I was an officer on a minesweeper in the U.S. Navy and, like all of you, I believe that America has a special role to play in the world. But I also believe that we need to expand our view of patriotism. In my view, every time a high school teacher inspires a young person to stay in school, a patriotic duty is being performed. Quality teachers, principals, superintendents, parents and students all are patriotic citizens…if they work hard to improve education.
In my view, too, every time a guidance counselor persuades a young person to take rigorous courses that get him or her on the path to college or a meaningful career our nation becomes a little stronger. And every time a college professor encourages a bright, young person to become a teacher our great nation becomes more secure. If we offer our nation’s young people a future of hope and an education of excellence, they will respond.

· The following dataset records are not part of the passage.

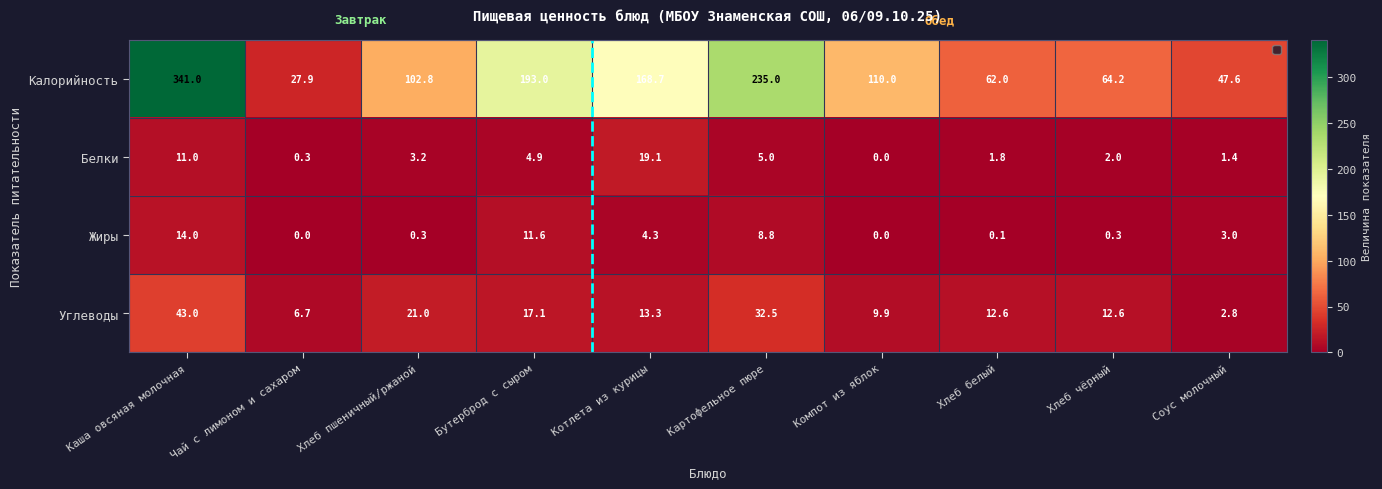

Which category has the highest value in the Калорийность series?

Каша овсяная молочная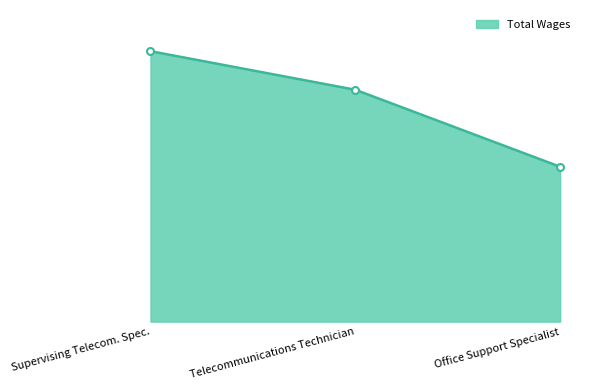

Between Supervising Telecom. Spec. and Office Support Specialist, which is larger?

Supervising Telecom. Spec.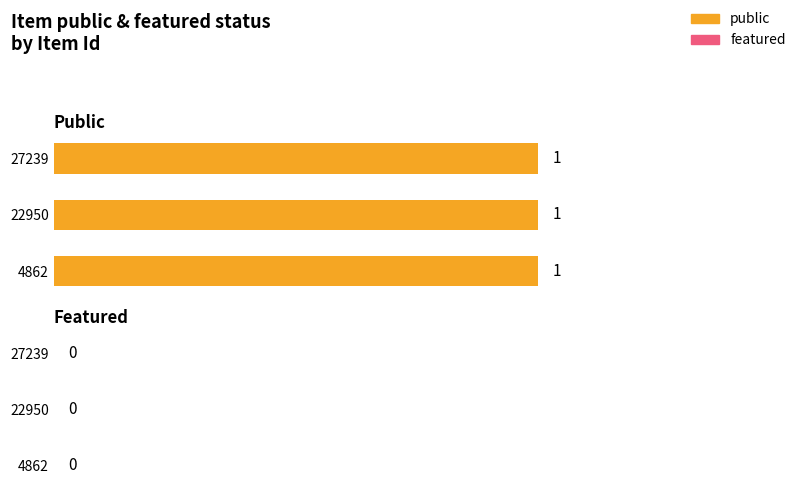

What are all the series names shown in the legend?

public, featured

They will fulfill the promise of this great nation to achieve freedom and equality, and they will continue to sustain America as a free democracy of learning. They will be our future patriots serving to improve our great country.
Maude and James Byrnes – through their love, compassion and scholarships – have offered you South Carolinians an excellent education and a future of hope. I congratulate you, and I thank you for your past, present and future contributions to society. Mom and Pop Byrnes are proud of each of you.
Thank you, and good luck. As Garrison Keillor, the well-known American author and humorist, put it, “Be well, do good work and keep in touch.”
In return for their generosity and support, Mom and Pop Byrnes asked only two things from us: become the very best people we could become in life, and make sure their legacy of family continues for those who come after us.